Instructions to follow: Transcribe the lines below verbatim, skipping the images.

Records for this exercise:
________

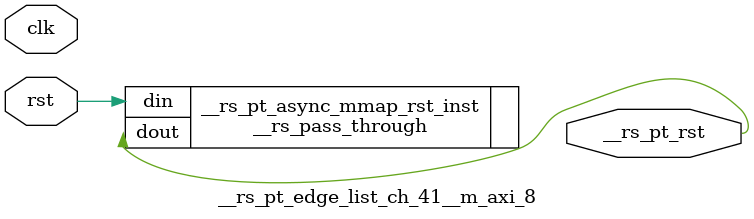
<source format=v>
`timescale 1 ns / 1 ps
/**   Generated by RapidStream   **/
module __rs_pt_edge_list_ch_41__m_axi_8 #(
    parameter BufferSize         = 32,
    parameter BufferSizeLog      = 5,
    parameter AddrWidth          = 64,
    parameter AxiSideAddrWidth   = 64,
    parameter DataWidth          = 512,
    parameter DataWidthBytesLog  = 6,
    parameter WaitTimeWidth      = 4,
    parameter BurstLenWidth      = 8,
    parameter EnableReadChannel  = 1,
    parameter EnableWriteChannel = 1,
    parameter MaxWaitTime        = 3,
    parameter MaxBurstLen        = 15
) (
    output wire __rs_pt_rst,
    input wire  clk,
    input wire  rst
);




__rs_pass_through #(
    .WIDTH (1)
) __rs_pt_async_mmap_rst_inst /**   Generated by RapidStream   **/ (
    .din  (rst),
    .dout (__rs_pt_rst)
);

endmodule  // __rs_pt_edge_list_ch_41__m_axi_8
</source>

________

Result of this task:
<source format=v>
`timescale 1 ns / 1 ps
/**   Generated by RapidStream   **/
module __rs_pt_edge_list_ch_41__m_axi_8 #(
    parameter BufferSize         = 32,
    parameter BufferSizeLog      = 5,
    parameter AddrWidth          = 64,
    parameter AxiSideAddrWidth   = 64,
    parameter DataWidth          = 512,
    parameter DataWidthBytesLog  = 6,
    parameter WaitTimeWidth      = 4,
    parameter BurstLenWidth      = 8,
    parameter EnableReadChannel  = 1,
    parameter EnableWriteChannel = 1,
    parameter MaxWaitTime        = 3,
    parameter MaxBurstLen        = 15
) (
    output wire __rs_pt_rst,
    input wire  clk,
    input wire  rst
);




__rs_pass_through #(
    .WIDTH (1)
) __rs_pt_async_mmap_rst_inst /**   Generated by RapidStream   **/ (
    .din  (rst),
    .dout (__rs_pt_rst)
);

endmodule  // __rs_pt_edge_list_ch_41__m_axi_8
</source>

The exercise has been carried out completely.